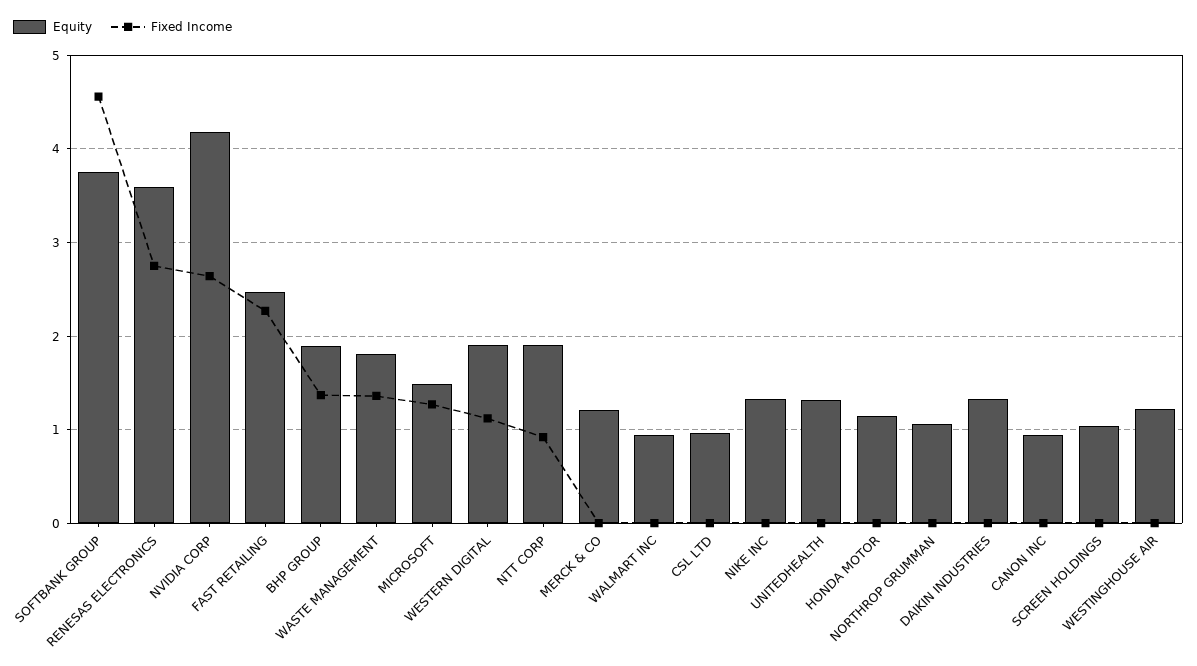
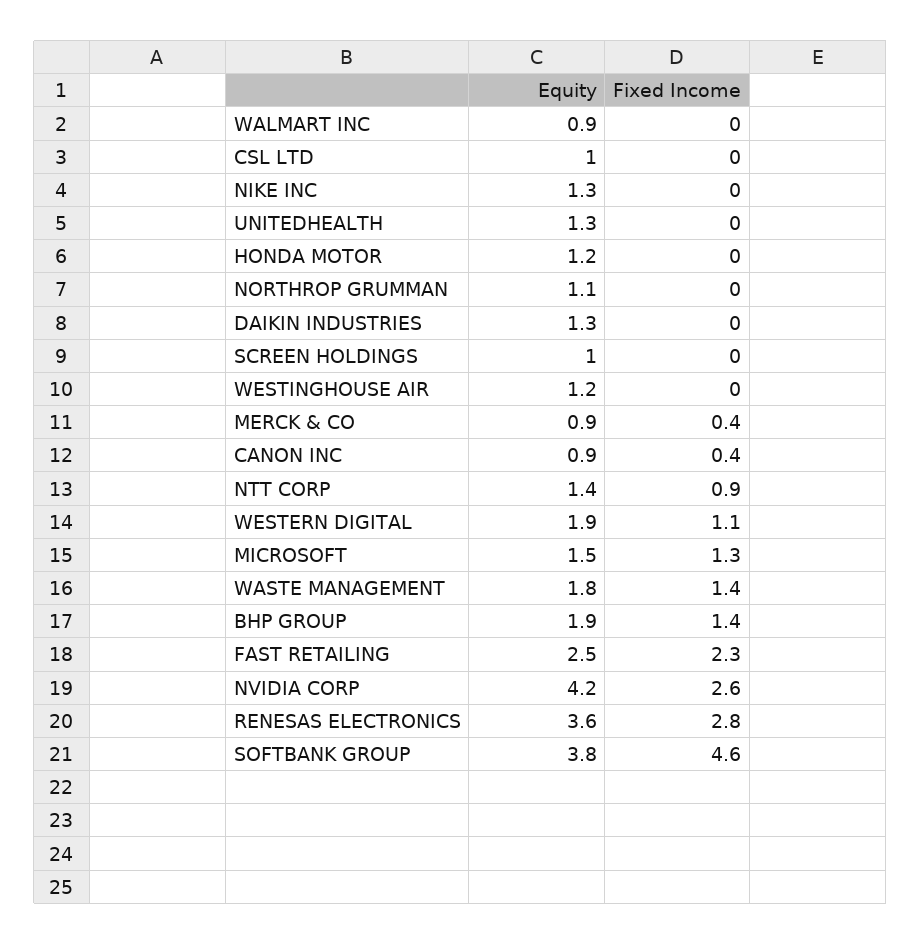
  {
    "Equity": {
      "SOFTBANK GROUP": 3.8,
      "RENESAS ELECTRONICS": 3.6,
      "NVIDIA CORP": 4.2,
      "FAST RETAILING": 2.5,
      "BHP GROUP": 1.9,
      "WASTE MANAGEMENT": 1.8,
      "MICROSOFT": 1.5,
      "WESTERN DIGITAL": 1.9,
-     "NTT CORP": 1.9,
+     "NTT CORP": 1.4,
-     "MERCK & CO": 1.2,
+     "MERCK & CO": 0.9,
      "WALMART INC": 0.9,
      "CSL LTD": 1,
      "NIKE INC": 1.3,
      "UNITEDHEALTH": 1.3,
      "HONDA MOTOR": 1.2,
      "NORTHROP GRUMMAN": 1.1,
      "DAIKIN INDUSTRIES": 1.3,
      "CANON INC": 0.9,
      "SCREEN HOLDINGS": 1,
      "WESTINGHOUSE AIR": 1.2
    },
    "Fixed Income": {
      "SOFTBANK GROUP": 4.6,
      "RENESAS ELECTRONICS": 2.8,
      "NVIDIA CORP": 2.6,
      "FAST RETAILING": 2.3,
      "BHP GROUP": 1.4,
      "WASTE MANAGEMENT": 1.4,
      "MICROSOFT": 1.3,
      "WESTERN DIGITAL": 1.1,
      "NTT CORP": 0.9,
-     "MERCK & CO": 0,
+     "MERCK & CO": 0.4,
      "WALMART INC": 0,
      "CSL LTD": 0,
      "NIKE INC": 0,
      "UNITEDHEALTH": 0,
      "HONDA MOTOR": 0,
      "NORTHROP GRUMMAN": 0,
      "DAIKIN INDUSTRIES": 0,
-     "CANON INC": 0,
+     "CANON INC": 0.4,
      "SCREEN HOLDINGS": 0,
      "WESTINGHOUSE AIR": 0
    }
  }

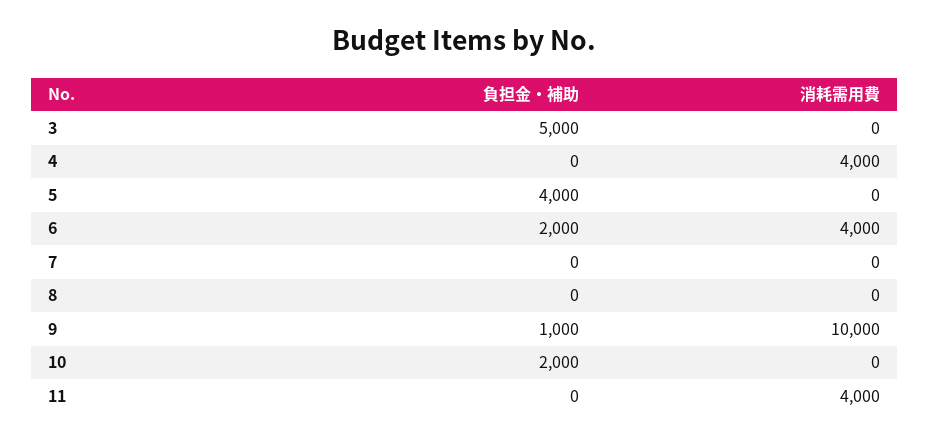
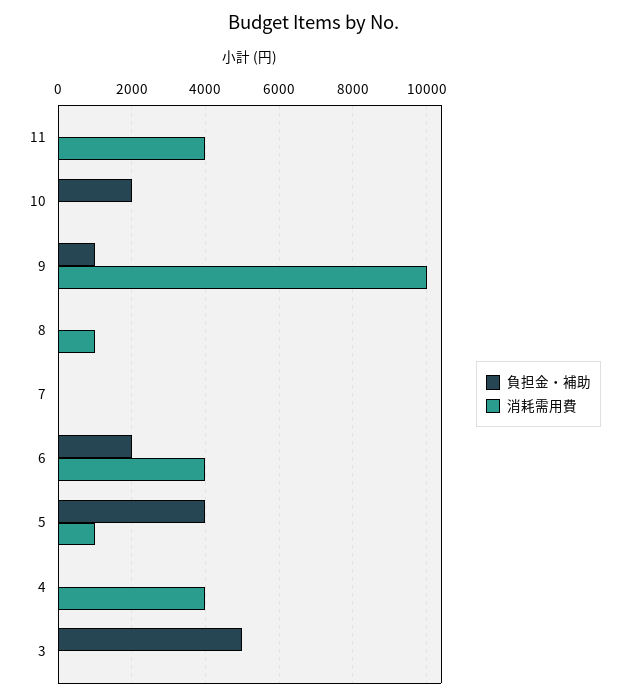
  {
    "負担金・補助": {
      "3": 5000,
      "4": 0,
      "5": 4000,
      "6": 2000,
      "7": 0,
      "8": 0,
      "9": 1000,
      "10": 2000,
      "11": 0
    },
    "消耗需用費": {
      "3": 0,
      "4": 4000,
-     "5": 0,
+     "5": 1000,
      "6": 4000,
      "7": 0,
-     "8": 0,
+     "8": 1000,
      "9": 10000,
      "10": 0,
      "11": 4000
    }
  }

.....

▶ Exercise prompt: Print verbatim every line above, apart from the pictures.

▶ Response below:
  {
    "Equity": {
      "SOFTBANK GROUP": 3.8,
      "RENESAS ELECTRONICS": 3.6,
      "NVIDIA CORP": 4.2,
      "FAST RETAILING": 2.5,
      "BHP GROUP": 1.9,
      "WASTE MANAGEMENT": 1.8,
      "MICROSOFT": 1.5,
      "WESTERN DIGITAL": 1.9,
-     "NTT CORP": 1.9,
+     "NTT CORP": 1.4,
-     "MERCK & CO": 1.2,
+     "MERCK & CO": 0.9,
      "WALMART INC": 0.9,
      "CSL LTD": 1,
      "NIKE INC": 1.3,
      "UNITEDHEALTH": 1.3,
      "HONDA MOTOR": 1.2,
      "NORTHROP GRUMMAN": 1.1,
      "DAIKIN INDUSTRIES": 1.3,
      "CANON INC": 0.9,
      "SCREEN HOLDINGS": 1,
      "WESTINGHOUSE AIR": 1.2
    },
    "Fixed Income": {
      "SOFTBANK GROUP": 4.6,
      "RENESAS ELECTRONICS": 2.8,
      "NVIDIA CORP": 2.6,
      "FAST RETAILING": 2.3,
      "BHP GROUP": 1.4,
      "WASTE MANAGEMENT": 1.4,
      "MICROSOFT": 1.3,
      "WESTERN DIGITAL": 1.1,
      "NTT CORP": 0.9,
-     "MERCK & CO": 0,
+     "MERCK & CO": 0.4,
      "WALMART INC": 0,
      "CSL LTD": 0,
      "NIKE INC": 0,
      "UNITEDHEALTH": 0,
      "HONDA MOTOR": 0,
      "NORTHROP GRUMMAN": 0,
      "DAIKIN INDUSTRIES": 0,
-     "CANON INC": 0,
+     "CANON INC": 0.4,
      "SCREEN HOLDINGS": 0,
      "WESTINGHOUSE AIR": 0
    }
  }

  {
    "負担金・補助": {
      "3": 5000,
      "4": 0,
      "5": 4000,
      "6": 2000,
      "7": 0,
      "8": 0,
      "9": 1000,
      "10": 2000,
      "11": 0
    },
    "消耗需用費": {
      "3": 0,
      "4": 4000,
-     "5": 0,
+     "5": 1000,
      "6": 4000,
      "7": 0,
-     "8": 0,
+     "8": 1000,
      "9": 10000,
      "10": 0,
      "11": 4000
    }
  }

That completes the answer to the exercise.